“On this project a lot of the new overpass structures are being built with those prefabricated components to help accelerate construction and reduce the impact on traffic,” Barton says.
What’s working in Waco
In the current round of projects, TxDOT's Waco District is the hub of activity. James Construction Group of Belton, Texas, is expanding eight miles of road from Salado to Belton, a $106.7-million project. The company also is working on a $123-million, 6.4-mile section north of Temple and a $90-million, 3.4-mile section through Salado.
Houston-based contractor Webber is working on three I-35 contracts: a $36.8-million, 5.5-mile section north of Abbott, won in July 2010; a $100.9-million award won in February to build an 8-mile section from West to Abbott; and an $88.4-million, 3.4-mile section south of Waco that is using precast concrete beams.

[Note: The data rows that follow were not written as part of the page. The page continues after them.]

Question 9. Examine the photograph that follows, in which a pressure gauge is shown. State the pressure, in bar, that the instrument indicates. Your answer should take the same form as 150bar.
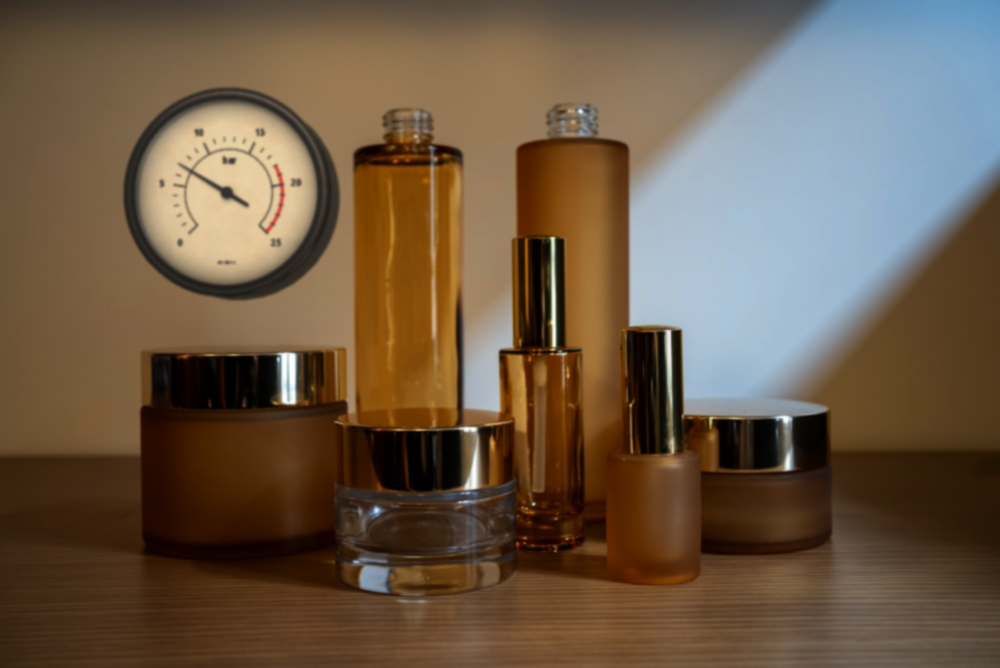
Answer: 7bar
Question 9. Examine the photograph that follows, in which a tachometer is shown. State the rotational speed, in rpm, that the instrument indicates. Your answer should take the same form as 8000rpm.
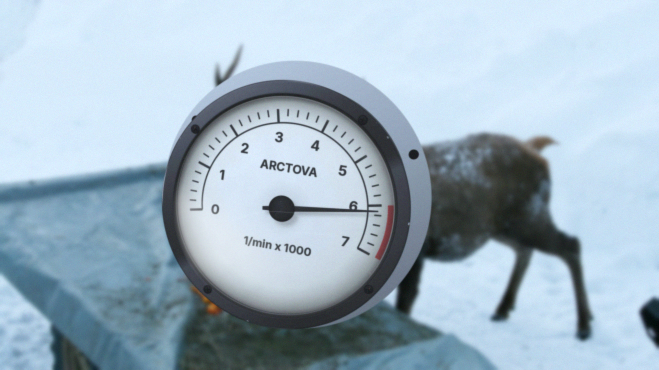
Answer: 6100rpm
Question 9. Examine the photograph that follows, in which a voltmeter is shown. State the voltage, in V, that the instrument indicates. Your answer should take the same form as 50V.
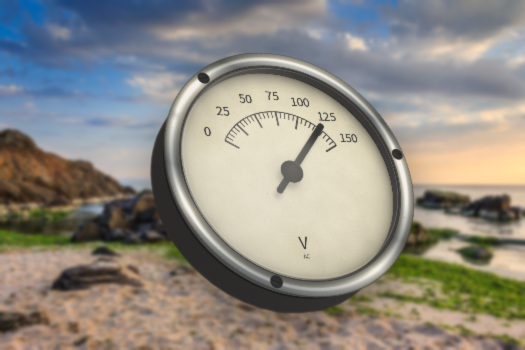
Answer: 125V
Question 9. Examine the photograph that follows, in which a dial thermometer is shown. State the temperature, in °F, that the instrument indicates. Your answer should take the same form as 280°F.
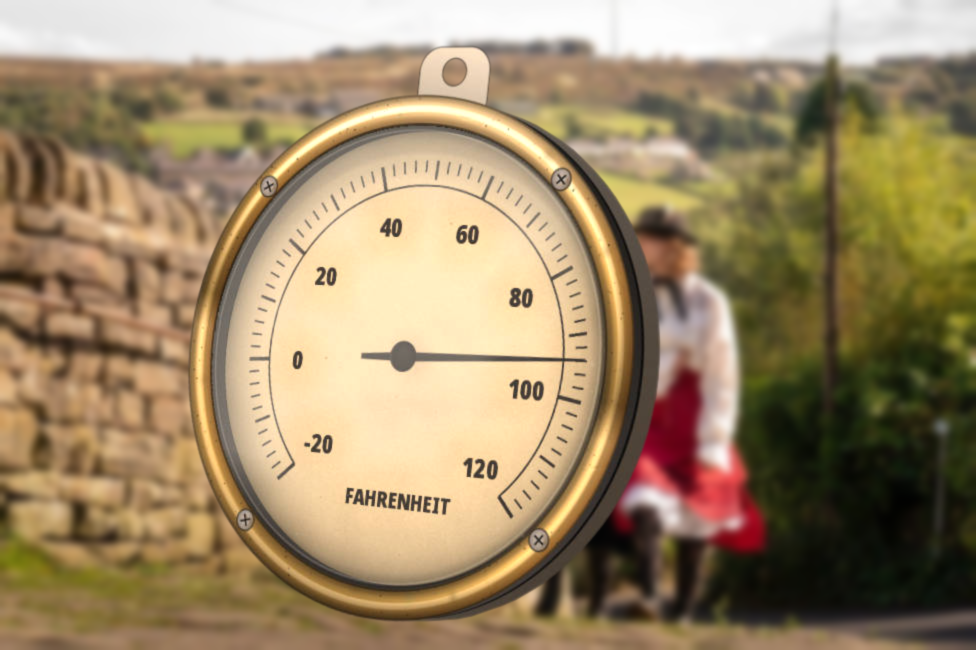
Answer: 94°F
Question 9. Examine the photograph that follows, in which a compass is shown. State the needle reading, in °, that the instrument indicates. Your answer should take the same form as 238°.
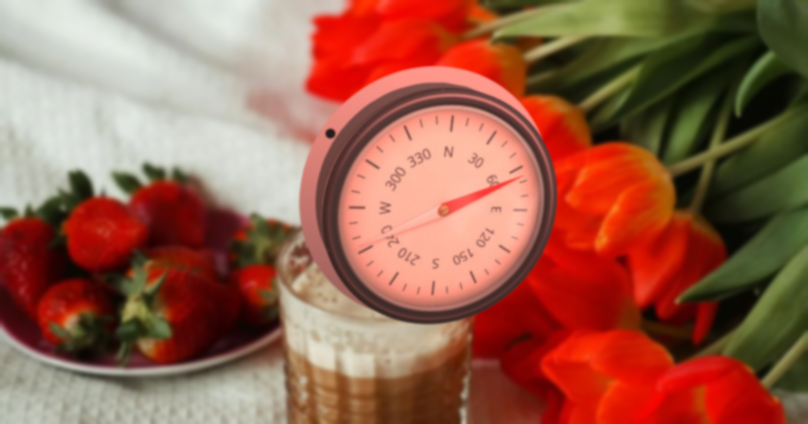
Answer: 65°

Williams Brothers Construction Co. of Houston is adding lanes to a 13.4-mile section north of Waco as part of a $166.8-million contract.
Coming up, TxDOT is set to award a 9.8-mile section and a 9.6-mile section this fall. Two projects, one 5.9 miles long and another that is 7.9 miles in length, remain unfunded in the district. A new I-35 bridge spanning the Brazos River will use an “extradosed” design, not used before in Texas but common in Europe.
“The city of Waco wanted something different than the normal slab-and-deck bridges we install,” says Greg Malatek, Waco District department director, noting that the unique bridge is similar in cost to the district's typical bridges.
The two 620-ft-long, three-lane bridges, designed by AECOM's San Antonio office, will include steel beams working in conjunction with pylons anchored by shallow-angled cables that will carry between 20% and 30% of the bridge load. “The cables create a compression force that helps support the deck,” says Alanna Bettis, TxDOT design and project development engineer. “You are balancing the loading between the supporting superstructure—which would be the beams and the girders—and the shallow anchored cables that are supporting the deck portion.”
Drill shafts that are 10 ft in diameter and about 50 ft deep will serve as a foundation for the bridge. The shafts will transition into aesthetic columns and pylons. The beams rest on a continuously poured concrete cap that helps support the deck. The Art Deco-style bridges include sidewalks and overlooks for pedestrians.